Both women misled investigators during their initial interrogations—Knox by falsely accusing an innocent man, and Anthony through myriad mistruths that made her look like a pathological liar. Each woman suffered bias (both in the court of law and the court of public opinion) because of behavior so outlandish that it helped net each of them a denial of bail or house arrest. Instead, both young women had to spend the two to three years between their arrests and trials sitting in jail. And though each case had the requisite corpse, no murder weapon or clear sense of the homicides’ exact circumstances ever emerged.
So why is Anthony about to go free and Knox still sweltering in a jail cell? Maybe Anthony (and her lawyers) can teach Knox (and hers) a few lessons as she readies for the final phase and verdict of her appeal.
First, it must be noted that the Italian and American systems are vastly different. In the U.S., suspects are innocent until proven guilty, but in Italy (unofficially, of course) it is clearly the other way around. Time, too, worked against Knox but in Anthony’s favor. Once it started in January of 2009, Knox’s Italian court, in typical European fashion, sat once or twice a week for a whole year, taking a six-week summer break, and the jury was free to read about the case between trial dates. By contrast, Anthony’s Florida jury was sequestered, locked down in a hotel, and the judge wrapped the whole case up in less than six weeks, even working on the 4th of July holiday. Circumstantial evidence and character assassination played a major role in both cases, but it weighed more on Knox, where the concept of reasonable doubt is more abstract. In Italy, two professional judges guided the discussions based on their vast knowledge of jurisprudence, leading the Italian jury to a guilty verdict. The American jury deliberated alone with little legal guidance.

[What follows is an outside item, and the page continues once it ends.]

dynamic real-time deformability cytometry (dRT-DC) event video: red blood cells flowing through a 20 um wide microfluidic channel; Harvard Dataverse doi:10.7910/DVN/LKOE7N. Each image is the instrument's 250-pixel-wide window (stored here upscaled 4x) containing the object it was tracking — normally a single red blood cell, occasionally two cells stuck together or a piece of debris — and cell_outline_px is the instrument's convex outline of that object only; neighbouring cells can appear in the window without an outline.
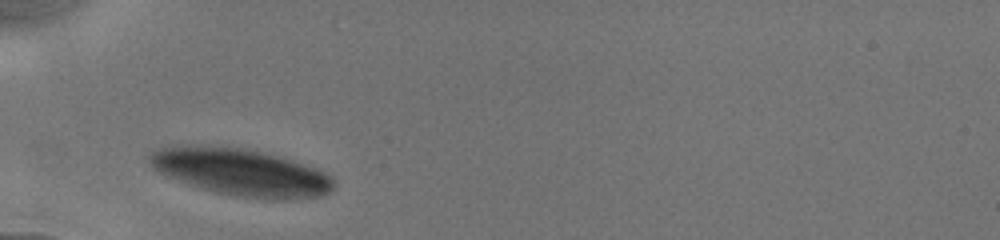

But while the Italian justice system may have tilted against Knox, her conviction is more pliable than Anthony’s would have been. Had Anthony been convicted of murder in Florida, she would not have enjoyed the automatic appeal (expected to wrap up this fall) that Knox is getting in Italy. The appellate judge in Knox’s case granted an independent review of key forensic evidence that could free Knox, sending her home by Christmas. Had Anthony been convicted, any appeal would have been a long shot, and most certainly not the game-changer that Knox’s appeal is. If Knox’s first appeal fails, she gets another chance within a year or two. Anthony might have been executed in the same time frame.
But judicial system particulars aside, there is one stark difference that may have made an enormous impact on both juries: the coaching of the two defendants. Anthony’s defense clearly instructed her to behave and dress like a true murder suspect. In the jury trial—the one that counted—she was makeup-free and buttoned up, her hair pulled back tight in a school marm bun, crying into wads of tissues at climactic moments and nodding her head against testimony she disagreed with.
Knox’s lawyers—astonishingly, most American prosecutors would agree—didn’t coach her. In her original trial, where she was convicted of murder, she wore her long hair down and donned Beatles t-shirts and snug jeans. She smiled at the cameras and passed chocolates to her co-defendant Raffaele Sollecito. Her lawyers let her “be who she is,” as they often told The Daily Beast. It was a huge miscalculation. Knox behaved like a spectator throughout her trial, doodling in a notebook and rarely lifting an eyebrow to witnesses except to give them the occasional quizzical smirk. Anthony, for her part, sniffled in fear and stared wide-eyed at the court, looking like an innocent woman who couldn’t believe what was happening to her. Knox, meanwhile, shrugged her shoulders in defiance and disrespect.
Even last month, when her co-accomplice Rudy Guede placed her at the scene of the murder, Knox, incredibly, didn’t protest. Anthony, we can expect, would have been coached to show a perfectly fitting emotion in response.
But in the end, the two trials did share one thing in common: their verdicts outraged the majority of their followers—Knox’s because she was convicted in a trial that relied heavily on circumstantial evidence, and Anthony’s because she was not convicted in a trial that relied on much of the same. Which just goes to show that justice may be blind, but she’s not without a strong sense of nationality.